* [PROBLEM STATEMENT]
Copy, from the entries below, each line where the word "linecap" can be found.

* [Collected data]
• • • • • • •

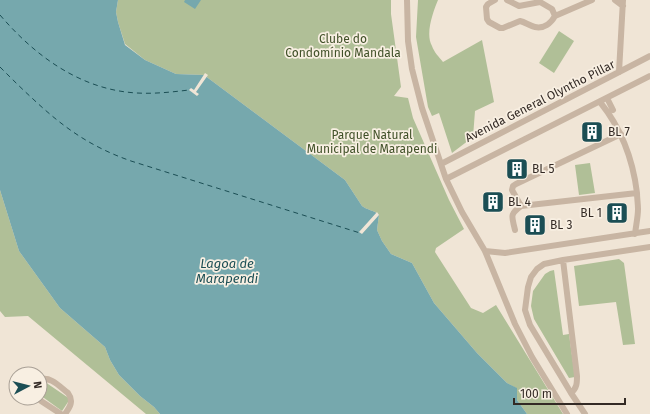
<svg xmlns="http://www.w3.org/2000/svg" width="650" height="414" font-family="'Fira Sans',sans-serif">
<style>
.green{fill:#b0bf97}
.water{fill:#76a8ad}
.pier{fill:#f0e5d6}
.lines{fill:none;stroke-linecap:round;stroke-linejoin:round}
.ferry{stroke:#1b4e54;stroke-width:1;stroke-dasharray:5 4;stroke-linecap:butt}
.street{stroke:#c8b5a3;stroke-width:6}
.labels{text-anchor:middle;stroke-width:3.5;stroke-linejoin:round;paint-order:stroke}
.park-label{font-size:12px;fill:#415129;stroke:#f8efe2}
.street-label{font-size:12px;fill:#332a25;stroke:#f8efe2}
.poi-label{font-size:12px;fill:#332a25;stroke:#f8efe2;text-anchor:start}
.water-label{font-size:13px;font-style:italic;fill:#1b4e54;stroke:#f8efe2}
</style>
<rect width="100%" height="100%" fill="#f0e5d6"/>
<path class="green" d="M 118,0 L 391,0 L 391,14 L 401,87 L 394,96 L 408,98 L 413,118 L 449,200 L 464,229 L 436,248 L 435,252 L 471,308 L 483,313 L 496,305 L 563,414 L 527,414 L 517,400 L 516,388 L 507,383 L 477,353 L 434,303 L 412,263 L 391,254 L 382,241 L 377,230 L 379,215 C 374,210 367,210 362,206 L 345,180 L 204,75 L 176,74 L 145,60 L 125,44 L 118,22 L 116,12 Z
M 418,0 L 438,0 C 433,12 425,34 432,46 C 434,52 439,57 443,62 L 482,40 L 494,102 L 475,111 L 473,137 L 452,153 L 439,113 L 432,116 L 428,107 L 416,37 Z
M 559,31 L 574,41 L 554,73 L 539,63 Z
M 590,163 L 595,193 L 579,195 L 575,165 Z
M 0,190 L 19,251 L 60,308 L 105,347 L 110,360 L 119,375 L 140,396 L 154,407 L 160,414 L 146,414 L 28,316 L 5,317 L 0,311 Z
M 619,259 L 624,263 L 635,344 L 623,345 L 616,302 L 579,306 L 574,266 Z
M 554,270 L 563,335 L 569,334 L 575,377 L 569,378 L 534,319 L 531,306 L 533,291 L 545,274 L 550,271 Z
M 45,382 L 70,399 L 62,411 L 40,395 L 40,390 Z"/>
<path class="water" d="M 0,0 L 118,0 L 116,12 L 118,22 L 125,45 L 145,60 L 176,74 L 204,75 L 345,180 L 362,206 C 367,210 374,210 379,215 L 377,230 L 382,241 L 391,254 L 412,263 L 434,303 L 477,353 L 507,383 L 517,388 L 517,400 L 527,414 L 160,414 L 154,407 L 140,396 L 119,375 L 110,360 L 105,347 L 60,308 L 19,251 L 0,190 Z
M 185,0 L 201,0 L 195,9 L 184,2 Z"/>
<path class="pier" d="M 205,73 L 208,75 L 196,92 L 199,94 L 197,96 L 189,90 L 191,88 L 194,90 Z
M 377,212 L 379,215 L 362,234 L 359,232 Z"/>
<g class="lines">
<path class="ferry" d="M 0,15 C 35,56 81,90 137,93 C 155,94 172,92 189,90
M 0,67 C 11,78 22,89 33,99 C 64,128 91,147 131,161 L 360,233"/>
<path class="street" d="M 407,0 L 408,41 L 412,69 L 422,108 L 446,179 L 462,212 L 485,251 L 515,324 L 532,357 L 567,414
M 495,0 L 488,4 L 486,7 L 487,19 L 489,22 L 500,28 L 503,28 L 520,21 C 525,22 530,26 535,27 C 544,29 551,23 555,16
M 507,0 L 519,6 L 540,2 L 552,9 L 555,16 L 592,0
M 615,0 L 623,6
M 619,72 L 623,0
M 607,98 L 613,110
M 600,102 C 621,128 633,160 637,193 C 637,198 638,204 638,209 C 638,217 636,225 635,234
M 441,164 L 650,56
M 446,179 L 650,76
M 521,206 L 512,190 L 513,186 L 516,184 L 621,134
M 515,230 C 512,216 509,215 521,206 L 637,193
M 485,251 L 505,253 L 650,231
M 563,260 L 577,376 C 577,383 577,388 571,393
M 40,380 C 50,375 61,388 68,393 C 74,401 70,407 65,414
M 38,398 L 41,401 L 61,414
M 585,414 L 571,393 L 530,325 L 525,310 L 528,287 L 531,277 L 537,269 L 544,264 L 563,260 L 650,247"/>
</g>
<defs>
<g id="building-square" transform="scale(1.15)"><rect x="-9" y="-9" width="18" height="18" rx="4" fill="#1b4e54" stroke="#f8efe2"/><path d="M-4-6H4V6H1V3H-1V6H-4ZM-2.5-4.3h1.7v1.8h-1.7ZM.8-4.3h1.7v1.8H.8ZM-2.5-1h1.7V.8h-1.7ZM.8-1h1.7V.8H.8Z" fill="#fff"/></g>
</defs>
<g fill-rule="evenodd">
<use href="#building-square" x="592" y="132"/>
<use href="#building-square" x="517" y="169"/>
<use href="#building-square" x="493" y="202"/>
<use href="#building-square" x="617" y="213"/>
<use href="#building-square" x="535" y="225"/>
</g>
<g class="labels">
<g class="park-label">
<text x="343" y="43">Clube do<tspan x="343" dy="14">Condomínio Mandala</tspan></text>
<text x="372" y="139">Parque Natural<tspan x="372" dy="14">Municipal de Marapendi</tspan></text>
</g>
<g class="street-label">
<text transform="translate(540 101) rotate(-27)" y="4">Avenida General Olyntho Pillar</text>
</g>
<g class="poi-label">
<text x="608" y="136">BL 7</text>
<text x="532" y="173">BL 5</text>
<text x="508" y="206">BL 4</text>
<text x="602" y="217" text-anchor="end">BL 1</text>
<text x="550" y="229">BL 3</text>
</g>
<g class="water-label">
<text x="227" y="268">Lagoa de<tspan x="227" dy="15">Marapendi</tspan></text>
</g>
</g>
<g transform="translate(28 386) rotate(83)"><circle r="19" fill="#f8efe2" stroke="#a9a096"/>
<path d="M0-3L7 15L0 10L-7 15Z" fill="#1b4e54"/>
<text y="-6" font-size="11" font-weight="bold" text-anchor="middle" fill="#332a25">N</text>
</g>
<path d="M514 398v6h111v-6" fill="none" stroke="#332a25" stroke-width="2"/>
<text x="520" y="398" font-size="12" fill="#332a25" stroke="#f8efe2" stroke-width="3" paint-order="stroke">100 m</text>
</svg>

• • • • • • •

* [OUTPUT FOR THIS TASK]
.lines{fill:none;stroke-linecap:round;stroke-linejoin:round}
.ferry{stroke:#1b4e54;stroke-width:1;stroke-dasharray:5 4;stroke-linecap:butt}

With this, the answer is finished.